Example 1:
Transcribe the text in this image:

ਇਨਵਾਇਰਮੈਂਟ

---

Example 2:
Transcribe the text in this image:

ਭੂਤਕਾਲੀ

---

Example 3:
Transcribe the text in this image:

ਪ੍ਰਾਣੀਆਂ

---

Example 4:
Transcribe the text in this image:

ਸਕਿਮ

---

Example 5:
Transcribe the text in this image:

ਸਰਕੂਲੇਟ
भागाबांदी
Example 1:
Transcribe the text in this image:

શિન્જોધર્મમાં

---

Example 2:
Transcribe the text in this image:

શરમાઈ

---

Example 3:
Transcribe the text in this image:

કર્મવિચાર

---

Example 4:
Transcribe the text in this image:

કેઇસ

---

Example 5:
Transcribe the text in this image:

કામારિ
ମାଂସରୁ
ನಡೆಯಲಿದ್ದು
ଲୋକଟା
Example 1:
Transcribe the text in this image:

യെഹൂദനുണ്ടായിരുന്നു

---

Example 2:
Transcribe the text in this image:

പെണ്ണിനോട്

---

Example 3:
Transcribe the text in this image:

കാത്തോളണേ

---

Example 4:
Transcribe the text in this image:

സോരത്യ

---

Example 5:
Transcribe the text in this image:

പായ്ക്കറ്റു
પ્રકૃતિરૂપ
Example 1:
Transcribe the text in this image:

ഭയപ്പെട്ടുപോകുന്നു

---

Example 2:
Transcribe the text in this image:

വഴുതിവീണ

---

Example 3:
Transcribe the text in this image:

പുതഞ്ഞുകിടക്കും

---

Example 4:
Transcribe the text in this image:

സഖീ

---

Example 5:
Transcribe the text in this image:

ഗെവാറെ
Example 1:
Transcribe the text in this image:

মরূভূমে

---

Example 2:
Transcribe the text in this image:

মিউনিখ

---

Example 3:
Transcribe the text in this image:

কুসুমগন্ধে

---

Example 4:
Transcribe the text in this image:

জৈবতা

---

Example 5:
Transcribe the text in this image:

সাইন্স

What you should do:
Can you give every line above again, exactly as written?

Result of the task:
Example 1:
Transcribe the text in this image:

ਇਨਵਾਇਰਮੈਂਟ

---

Example 2:
Transcribe the text in this image:

ਭੂਤਕਾਲੀ

---

Example 3:
Transcribe the text in this image:

ਪ੍ਰਾਣੀਆਂ

---

Example 4:
Transcribe the text in this image:

ਸਕਿਮ

---

Example 5:
Transcribe the text in this image:

ਸਰਕੂਲੇਟ
भागाबांदी
Example 1:
Transcribe the text in this image:

શિન્જોધર્મમાં

---

Example 2:
Transcribe the text in this image:

શરમાઈ

---

Example 3:
Transcribe the text in this image:

કર્મવિચાર

---

Example 4:
Transcribe the text in this image:

કેઇસ

---

Example 5:
Transcribe the text in this image:

કામારિ
ମାଂସରୁ
ನಡೆಯಲಿದ್ದು
ଲୋକଟା
Example 1:
Transcribe the text in this image:

യെഹൂദനുണ്ടായിരുന്നു

---

Example 2:
Transcribe the text in this image:

പെണ്ണിനോട്

---

Example 3:
Transcribe the text in this image:

കാത്തോളണേ

---

Example 4:
Transcribe the text in this image:

സോരത്യ

---

Example 5:
Transcribe the text in this image:

പായ്ക്കറ്റു
પ્રકૃતિરૂપ
Example 1:
Transcribe the text in this image:

ഭയപ്പെട്ടുപോകുന്നു

---

Example 2:
Transcribe the text in this image:

വഴുതിവീണ

---

Example 3:
Transcribe the text in this image:

പുതഞ്ഞുകിടക്കും

---

Example 4:
Transcribe the text in this image:

സഖീ

---

Example 5:
Transcribe the text in this image:

ഗെവാറെ
Example 1:
Transcribe the text in this image:

মরূভূমে

---

Example 2:
Transcribe the text in this image:

মিউনিখ

---

Example 3:
Transcribe the text in this image:

কুসুমগন্ধে

---

Example 4:
Transcribe the text in this image:

জৈবতা

---

Example 5:
Transcribe the text in this image:

সাইন্স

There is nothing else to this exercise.